Is this the guy you would want mentoring Johnny Knox, Devin Hester, Earl Bennett and Devin Aromashodu?

The Vikings didn't want him polluting the mind of their spectacular, young wide receiver Percy Harvin, even though Harvin's ankle injury and the earlier hip injury to Sidney Rice leaves them thin at wide receiver.

But not thin enough to put up with Moss' act, which has alienated even his teammates, who recognize a phony when they see one.

At 2-5 the Vikings are desperate for a spark to ignite a team that was expected to contend for the Super Bowl, but they're not desperate enough to keep Moss. They were so anxious to be rid of the ultimate prima donna that they let him walk after just 25 days, even though they had given up a third-round draft pick to get him from the Patriots.

Kudos to embattled Vikings coach Brad Childress for saying, “Enough's enough.”

It's bad enough that Childress has to cater to the whims of an over-the-hill, turnover-waiting-to-happen quarterback in the egomaniacal Brett Favre. But having to listen to Moss complain that the Vikings coaching staff didn't take his recommendations on how they should play the Patriots was too much.

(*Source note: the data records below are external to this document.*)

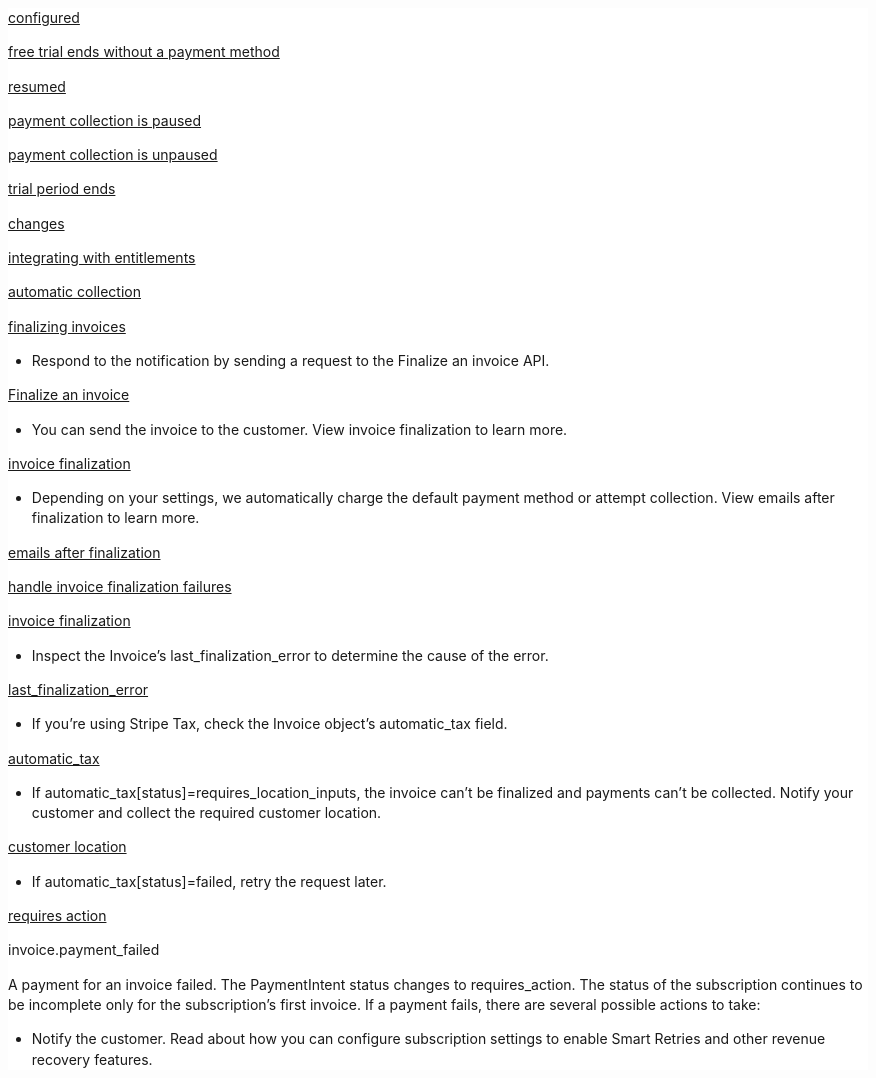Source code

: [configured](/api/subscriptions/create#create_subscription-trial_settings-end_behavior-missing_payment_method)

[free trial ends without a payment method](/billing/subscriptions/trials#create-free-trials-without-payment)

[resumed](/api/subscriptions/resume)

[payment collection is paused](/billing/subscriptions/pause-payment)

[payment collection is unpaused](/billing/subscriptions/pause-payment#unpausing)

[trial period ends](/billing/subscriptions/trials)

[changes](/billing/subscriptions/change)

[integrating with entitlements](/billing/entitlements)

[automatic collection](/invoicing/integration/automatic-advancement-collection)

[finalizing invoices](/invoicing/integration/workflow-transitions#finalized)

- Respond to the notification by sending a request to the Finalize an invoice API.

[Finalize an invoice](/api/invoices/finalize)

- You can send the invoice to the customer. View invoice finalization to learn more.

[invoice finalization](/invoicing/integration/workflow-transitions#finalized)

- Depending on your settings, we automatically charge the default payment method or attempt collection. View emails after finalization to learn more.

[emails after finalization](/invoicing/integration/workflow-transitions#emails)

[handle invoice finalization failures](/tax/customer-locations#finalizing-invoices-with-finalization-failures)

[invoice finalization](/invoicing/integration/workflow-transitions#finalized)

- Inspect the Invoice’s last_finalization_error to determine the cause of the error.

[last_finalization_error](/api/invoices/object#invoice_object-last_finalization_error)

- If you’re using Stripe Tax, check the Invoice object’s automatic_tax field.

[automatic_tax](/api/invoices/object#invoice_object-last_finalization_error)

- If automatic_tax[status]=requires_location_inputs, the invoice can’t be finalized and payments can’t be collected. Notify your customer and collect the required customer location.

[customer location](/tax/customer-locations)

- If automatic_tax[status]=failed, retry the request later.

[requires action](/billing/subscriptions/overview#requires-action)

invoice.payment_failed

A payment for an invoice failed. The PaymentIntent status changes to requires_action. The status of the subscription continues to be incomplete only for the subscription’s first invoice. If a payment fails, there are several possible actions to take:

- Notify the customer. Read about how you can configure subscription settings to enable Smart Retries and other revenue recovery features.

Moss lacks the conscience and the backbone to put forth the same effort on the field as his teammates, but he has the gall to presume to tell the coaching staff how it should be doing its job. He's a disgrace to every player in every locker room who puts it on the line every week. Moss only does that when he feels like it.

Would his presence on the Bears open up the field for other receivers, or for the often-neglected running game? Maybe, but only if Moss actually ran his routes full speed when he wasn't the intended receiver, which he rarely does. Or, if he blocked (yeah, right).

Not only is Moss not worth the $3.38 million that remains on his contract for this season, which is what a team that claims him on waivers will have to pay him, he's not worth the $450,000 that he would make if he clears waivers and then is signed as a free agent. In that case, the Vikings would have to pay the $3.38 million, the remainder of his $6.4 million base for this season.

And a lot of players and coaches on that team will consider it money well spent, just to be rid of Moss.